Collected data entries
----------

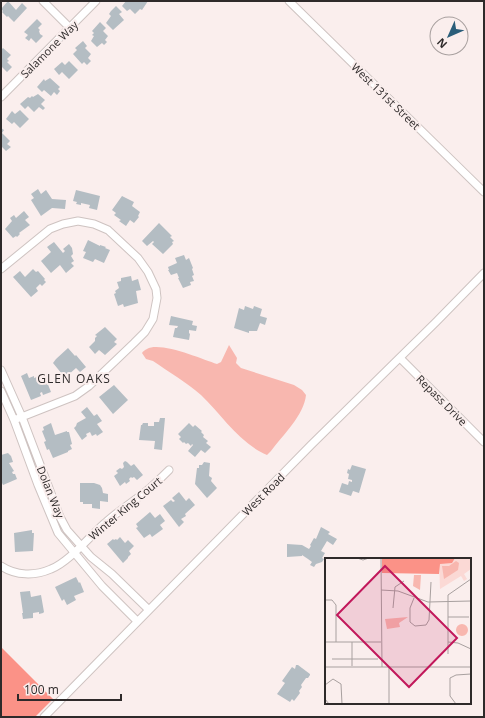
<svg xmlns="http://www.w3.org/2000/svg" width="485" height="718" font-family="'Open Sans',sans-serif">
	<rect width="100%" height="100%" fill="#faeeed"/>
	<path fill="#fb9287" d="M 1,647 L 53,699 L 35,717 L 1,717 Z"/>
	<path fill="#f8b7af" d="M 229,345 L 237,358 L 236,363 L 241,368 L 294,385 L 302,390 L 306,395 C 304,415 283,435 271,451 L 267,455 C 239,443 222,415 201,395 C 186,382 169,372 153,361 L 146,359 L 142,353 C 143,351 145,350 147,349 C 160,341 202,359 217,364 L 221,362 Z"/>
	<path fill="#b4bdc3" d="M 8,1 L 16,10 L 22,3 L 27,8 L 14,22 L 8,16 L 7,17 L 2,12 L 3,11 L 1,9 Z
		M 126,1 L 148,1 L 142,10 L 140,9 L 135,14 L 130,9 L 127,11 L 122,6 Z
		M 116,6 L 122,12 L 119,14 L 124,20 L 113,30 L 106,23 L 111,16 L 109,14 L 111,11 Z
		M 37,19 L 42,24 L 38,28 L 40,30 L 39,31 L 40,34 L 43,36 L 36,43 L 31,38 L 29,41 L 25,38 L 28,35 L 24,32 Z
		M 100,22 L 106,28 L 103,31 L 108,36 L 105,40 L 107,42 L 104,45 L 102,43 L 97,47 L 91,41 L 94,36 L 92,35 L 94,33 L 92,31 Z
		M 83,41 L 87,46 L 85,48 L 91,54 L 88,58 L 91,61 L 87,65 L 84,62 L 82,64 L 73,54 L 77,50 L 75,48 Z
		M 3,48 L 11,55 L 7,59 L 9,61 L 7,62 L 12,67 L 7,72 L 1,66 L 1,50 Z
		M 69,61 L 78,70 L 69,79 L 62,72 L 59,75 L 54,69 L 62,62 L 65,65 Z
		M 50,78 L 60,87 L 58,89 L 60,91 L 57,95 L 54,92 L 51,96 L 44,90 L 42,92 L 37,87 L 44,79 L 45,81 Z
		M 38,94 L 45,100 L 41,104 L 45,108 L 43,110 L 39,107 L 34,112 L 28,106 L 25,109 L 20,104 L 28,97 L 30,98 L 32,96 L 33,97 Z
		M 20,110 L 29,119 L 20,128 L 14,122 L 12,124 L 6,119 L 12,111 L 15,114 Z
		M 1,128 L 4,130 L 2,133 L 10,141 L 7,144 L 11,147 L 6,151 L 2,147 L 1,148 Z
		M 38,189 L 41,194 L 46,190 L 52,199 L 66,200 L 65,209 L 52,208 L 41,216 L 31,200 L 34,198 L 31,194 Z
		M 76,190 L 100,196 L 97,210 L 89,208 L 90,205 L 81,203 L 81,205 L 76,204 L 77,202 L 73,201 Z
		M 122,196 L 134,202 L 132,206 L 140,212 L 138,216 L 139,217 L 134,223 L 130,220 L 126,226 L 119,221 L 121,220 L 114,215 L 116,213 L 112,210 Z
		M 24,211 L 29,217 L 25,220 L 30,225 L 19,233 L 20,234 L 17,237 L 16,236 L 13,238 L 5,229 L 12,221 L 10,218 L 14,215 L 16,218 Z
		M 159,223 L 172,236 L 170,237 L 174,241 L 172,242 L 173,244 L 163,254 L 152,244 L 154,242 L 153,241 L 147,246 L 142,241 Z
		M 88,240 L 100,246 L 100,245 L 106,247 L 105,248 L 110,250 L 104,263 L 95,259 L 93,262 L 83,258 L 86,252 L 83,251 Z
		M 54,242 L 63,253 L 65,251 L 63,249 L 69,244 L 72,248 L 73,254 L 71,256 L 74,261 L 71,263 L 74,266 L 66,273 L 60,265 L 51,273 L 41,261 L 51,252 L 47,247 Z
		M 184,255 L 186,260 L 189,258 L 193,268 L 192,269 L 194,275 L 192,276 L 194,281 L 190,282 L 191,285 L 183,288 L 178,278 L 179,278 L 177,273 L 171,275 L 168,270 L 169,270 L 168,267 L 177,263 L 175,258 Z
		M 33,269 L 36,272 L 38,271 L 45,279 L 44,280 L 46,282 L 42,286 L 40,284 L 36,288 L 38,291 L 31,297 L 13,277 L 20,271 L 25,277 Z
		M 131,276 L 132,281 L 138,279 L 141,290 L 136,291 L 138,303 L 124,307 L 123,304 L 118,306 L 114,294 L 116,293 L 115,291 L 119,288 L 117,282 L 121,281 L 121,278 Z
		M 245,306 L 253,309 L 254,306 L 262,309 L 260,316 L 267,318 L 265,325 L 260,323 L 257,331 L 249,331 L 249,333 L 234,328 L 239,308 L 244,310 Z
		M 171,316 L 193,321 L 192,325 L 197,326 L 196,331 L 189,330 L 189,333 L 190,334 L 189,340 L 173,337 L 175,328 L 177,328 L 178,326 L 169,325 Z
		M 105,327 L 117,339 L 114,342 L 117,344 L 105,355 L 99,350 L 95,354 L 89,347 L 95,341 L 95,338 L 97,336 L 95,335 Z
		M 68,348 L 75,356 L 76,355 L 86,367 L 80,372 L 76,368 L 67,376 L 63,372 L 62,374 L 53,363 L 56,359 Z
		M 27,373 L 29,378 L 34,376 L 34,378 L 48,373 L 51,381 L 47,382 L 51,392 L 43,395 L 42,392 L 40,393 L 41,396 L 31,400 L 21,376 Z
		M 114,385 L 128,400 L 113,414 L 99,397 Z
		M 87,407 L 94,416 L 97,414 L 102,421 L 97,424 L 103,432 L 97,436 L 96,434 L 92,436 L 90,432 L 86,434 L 87,436 L 82,440 L 74,428 L 76,426 L 77,423 L 86,418 L 81,412 Z
		M 160,418 L 165,418 L 162,450 L 154,449 L 155,441 L 139,440 L 141,425 L 142,425 L 143,423 L 148,423 L 148,426 L 154,426 L 154,422 L 159,422 Z
		M 51,423 L 55,435 L 67,431 L 67,432 L 69,432 L 72,444 L 70,445 L 72,449 L 68,451 L 68,452 L 53,458 L 49,449 L 47,450 L 44,442 L 46,441 L 42,431 L 44,430 L 43,427 Z
		M 189,423 L 193,427 L 195,425 L 202,431 L 201,432 L 204,435 L 203,437 L 208,441 L 206,443 L 211,447 L 205,453 L 201,450 L 195,457 L 188,451 L 193,445 L 192,444 L 191,446 L 188,443 L 186,444 L 184,442 L 183,443 L 179,439 L 181,437 L 178,434 Z
		M 8,453 L 11,456 L 13,462 L 9,463 L 14,471 L 12,472 L 13,474 L 15,474 L 17,479 L 3,485 L 1,481 L 1,455 Z
		M 125,461 L 127,462 L 131,466 L 134,464 L 143,475 L 137,480 L 134,477 L 132,478 L 131,477 L 129,479 L 130,481 L 126,484 L 125,482 L 120,486 L 114,476 L 118,473 L 116,471 L 120,468 L 122,469 L 124,467 L 123,463 Z
		M 204,462 L 210,463 L 209,476 L 212,478 L 211,481 L 217,488 L 207,498 L 195,484 L 197,468 L 199,468 L 199,465 L 202,465 Z
		M 352,465 L 366,469 L 359,493 L 353,491 L 351,496 L 339,492 L 342,483 L 348,485 L 349,481 L 352,482 L 352,480 L 348,479 L 349,474 L 347,473 L 348,469 L 350,470 Z
		M 80,483 L 94,483 L 100,485 L 102,488 L 103,493 L 108,494 L 108,502 L 100,501 L 100,509 L 92,508 L 92,504 L 83,504 L 83,502 L 80,502 Z
		M 179,492 L 186,501 L 189,498 L 195,505 L 185,514 L 186,516 L 181,519 L 184,522 L 179,527 L 163,506 L 171,500 L 173,502 L 175,501 L 172,498 Z
		M 150,512 L 155,518 L 160,514 L 165,521 L 160,525 L 163,529 L 152,537 L 150,534 L 144,538 L 136,528 L 138,527 L 136,524 Z
		M 321,527 L 330,532 L 328,534 L 337,539 L 333,545 L 327,541 L 321,551 L 325,553 L 322,558 L 324,559 L 322,562 L 316,564 L 314,567 L 310,565 L 312,562 L 308,559 L 302,555 L 302,556 L 287,557 L 287,544 L 302,545 L 309,549 L 311,546 L 310,545 L 314,538 L 316,539 Z
		M 32,530 L 32,533 L 34,533 L 33,551 L 15,552 L 14,533 Z
		M 120,537 L 125,543 L 128,540 L 134,546 L 129,551 L 131,554 L 128,557 L 128,558 L 123,563 L 107,544 L 113,539 L 114,540 L 116,539 L 117,540 Z
		M 76,577 L 79,583 L 80,582 L 84,592 L 74,596 L 76,600 L 67,605 L 64,599 L 62,601 L 55,587 Z
		M 30,591 L 31,597 L 41,595 L 44,612 L 43,613 L 39,614 L 39,612 L 33,613 L 33,618 L 23,619 L 22,613 L 23,613 L 20,592 Z
		M 296,665 L 298,665 L 310,674 L 310,675 L 308,678 L 306,678 L 301,685 L 302,687 L 299,691 L 300,693 L 294,701 L 292,699 L 290,702 L 277,694 L 285,683 L 282,681 L 292,667 L 295,669 Z"/>
	<g fill="none" stroke-linecap="round" stroke-linejoin="round">
		<defs>
			<path id="minor" d="M 43,1 L 70,28
				M 289,1 L 484,192
				M 1,97 L 96,1
				M 1,269 L 50,229 L 63,224 L 78,221 L 94,224 L 108,230 L 138,258 L 148,272 L 156,289 L 157,298 L 153,319 L 145,332 L 134,343 L 89,386 L 75,396 L 14,420
				M 400,358 L 484,442
				M 1,370 L 22,417 L 60,517 L 67,530 L 91,557 L 112,574 L 149,610
				M 1,391 L 14,420 L 38,485 L 58,533 L 102,586 L 137,621
				M 1,566 C 16,576 35,576 51,569 C 69,562 90,536 105,523 C 117,512 131,503 144,493 C 153,486 161,478 169,470
				M 44,717 L 311,445 L 436,322 L 484,273"/>
		</defs>
		<use href="#minor" stroke="#cec3c1" stroke-width="9"/>
		<use href="#minor" stroke="#fff" stroke-width="7"/>
	</g>
	<g text-anchor="middle" dominant-baseline="central" stroke-width="4" stroke-linejoin="round" paint-order="stroke">
		<g font-size="11" fill="#2e2a2a" stroke="#faeeed">
			<text transform="translate(49 49) rotate(-45)">Salamone Way</text>
			<text transform="translate(386 96) rotate(44)">West 131st Street</text>
			<text transform="translate(442 400) rotate(45)">Repass Drive</text>
			<text transform="translate(51 492) rotate(68)">Dolan Way</text>
			<text transform="translate(263 494) rotate(-45)">West Road</text>
			<text transform="translate(125 508) rotate(-40)">Winter King Court</text>
		</g>
		<g font-size="12" letter-spacing="1" fill="#2e2a2a" stroke="#faeeed">
			<text x="74" y="378">GLEN OAKS</text>
		</g>
	</g>
	<g transform="translate(325 558)">
		<rect width="146" height="146" fill="#faeeed"/>
		<path d="M 114,0 L 146,0 L 146,11 L 139,16 L 142,21 L 139,23 L 136,18 L 115,31 Z" fill="#fbd9d5"/>
		<path d="M 57,0 L 130,0 L 127,5 L 115,6 L 114,16 L 57,15 Z" fill="#fb9287"/>
		<path d="M 131,3 L 134,5 L 133,12 L 119,21 L 117,8 L 124,8 ZM 89,17 L 96,17 L 95,32 L 88,28 ZM 83,59 L 74,65 L 75,69 L 62,71 L 60,61 ZM131 72a6 6 0 1 1 12 0a6 6 0 1 1-12 0Z" fill="#f8b7af"/>
		<path fill="none" stroke="#a8a09f" stroke-width="1" d="M 32,0 L 38,2 L 44,0M 56,0 L 57,109M 56,32 L 73,33 L 103,44 L 146,43M 89,40 L 85,50 L 85,64 L 90,68 L 101,67 L 104,62 L 106,24M 0,42 L 7,42 L 11,47 L 11,84M 68,50 L 70,29 L 79,23M 123,59 L 144,59M 0,84 L 56,84M 123,84 L 133,85 L 146,91M 123,96 L 123,37 L 146,21M 7,101 L 53,101M 27,108 L 27,84M 0,109 L 146,109M 64,110 L 64,146M 4,146 L 0,141 L 0,127 L 8,121 L 16,126 L 17,146M 131,146 L 125,138 L 125,120 L 131,117 L 146,116"/>
		<path fill="#c2185b" fill-opacity="0.15" stroke="#c2185b" stroke-width="2" d="M 60,8 L 132,80 L 84,129 L 12,57 Z"/>
		<rect width="146" height="146" fill="none" stroke="#2e2a2a" stroke-width="2"/>
	</g>
	<rect width="485" height="718" fill="none" stroke="#2e2a2a" stroke-width="4"/>
	<g transform="translate(449 36) rotate(225)"><circle r="19" fill="#faeeed" stroke="#a8a09f"/>
	<path d="M0-3L7 15L0 10L-7 15Z" fill="#2b5e7a"/>
	<text y="-6" font-size="11" font-weight="bold" text-anchor="middle" fill="#2e2a2a">N</text>
	</g>
	<path d="M18 694v6h103v-6" fill="none" stroke="#2e2a2a" stroke-width="2"/>
	<text x="24" y="694" font-size="12" fill="#2e2a2a" stroke="#faeeed" stroke-width="3" paint-order="stroke">100 m</text>
</svg>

----------

## [Exercise aim]
Using the entries above, repeat only the lines from the one containing "M 76,190 L 100,196" through the one containing "M 171,316 L", end lines included.

## [Answer space]
		M 76,190 L 100,196 L 97,210 L 89,208 L 90,205 L 81,203 L 81,205 L 76,204 L 77,202 L 73,201 Z
		M 122,196 L 134,202 L 132,206 L 140,212 L 138,216 L 139,217 L 134,223 L 130,220 L 126,226 L 119,221 L 121,220 L 114,215 L 116,213 L 112,210 Z
		M 24,211 L 29,217 L 25,220 L 30,225 L 19,233 L 20,234 L 17,237 L 16,236 L 13,238 L 5,229 L 12,221 L 10,218 L 14,215 L 16,218 Z
		M 159,223 L 172,236 L 170,237 L 174,241 L 172,242 L 173,244 L 163,254 L 152,244 L 154,242 L 153,241 L 147,246 L 142,241 Z
		M 88,240 L 100,246 L 100,245 L 106,247 L 105,248 L 110,250 L 104,263 L 95,259 L 93,262 L 83,258 L 86,252 L 83,251 Z
		M 54,242 L 63,253 L 65,251 L 63,249 L 69,244 L 72,248 L 73,254 L 71,256 L 74,261 L 71,263 L 74,266 L 66,273 L 60,265 L 51,273 L 41,261 L 51,252 L 47,247 Z
		M 184,255 L 186,260 L 189,258 L 193,268 L 192,269 L 194,275 L 192,276 L 194,281 L 190,282 L 191,285 L 183,288 L 178,278 L 179,278 L 177,273 L 171,275 L 168,270 L 169,270 L 168,267 L 177,263 L 175,258 Z
		M 33,269 L 36,272 L 38,271 L 45,279 L 44,280 L 46,282 L 42,286 L 40,284 L 36,288 L 38,291 L 31,297 L 13,277 L 20,271 L 25,277 Z
		M 131,276 L 132,281 L 138,279 L 141,290 L 136,291 L 138,303 L 124,307 L 123,304 L 118,306 L 114,294 L 116,293 L 115,291 L 119,288 L 117,282 L 121,281 L 121,278 Z
		M 245,306 L 253,309 L 254,306 L 262,309 L 260,316 L 267,318 L 265,325 L 260,323 L 257,331 L 249,331 L 249,333 L 234,328 L 239,308 L 244,310 Z
		M 171,316 L 193,321 L 192,325 L 197,326 L 196,331 L 189,330 L 189,333 L 190,334 L 189,340 L 173,337 L 175,328 L 177,328 L 178,326 L 169,325 Z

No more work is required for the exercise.